SUPPLIED ENTRIES section start
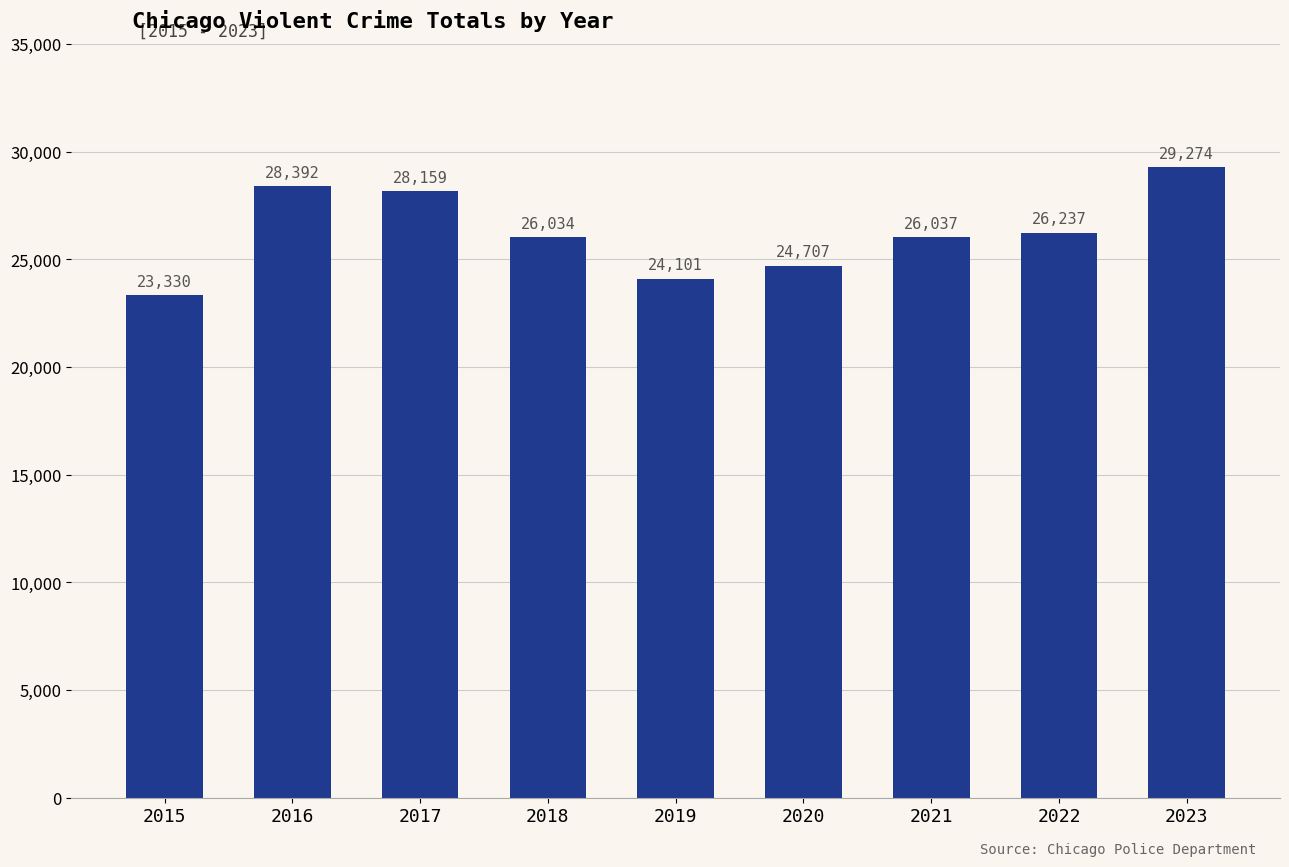

Count the number of categories in the chart.

9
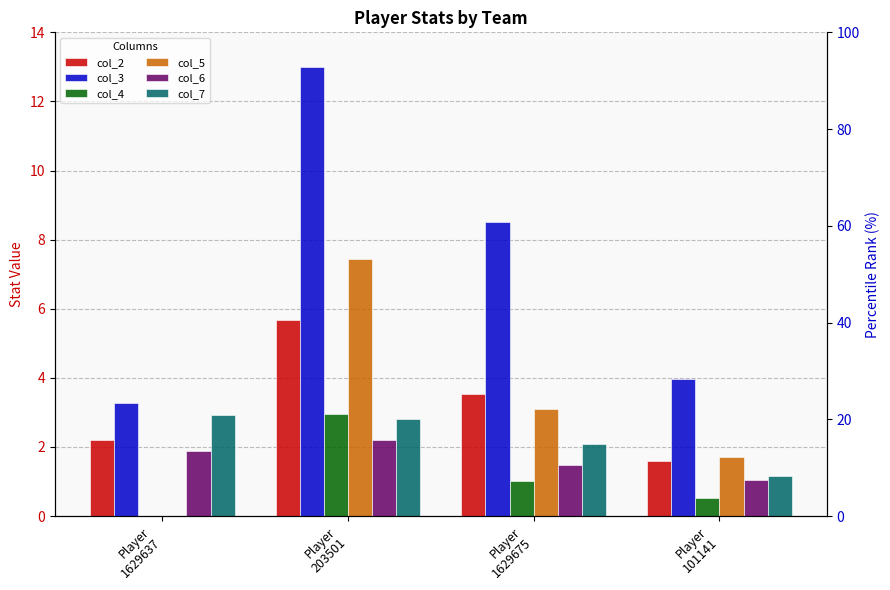

What is the sum of the col_4 values at Player
1629675 and Player
101141?

1.5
SUPPLIED ENTRIES section end
● TASK OBJECTIVE: Transcribe every line of text in the material above without changing a word, and leave the pictures out of your transcription.

● COMPLETED TASK:
Count the number of categories in the chart.

9

What is the sum of the col_4 values at Player
1629675 and Player
101141?

1.5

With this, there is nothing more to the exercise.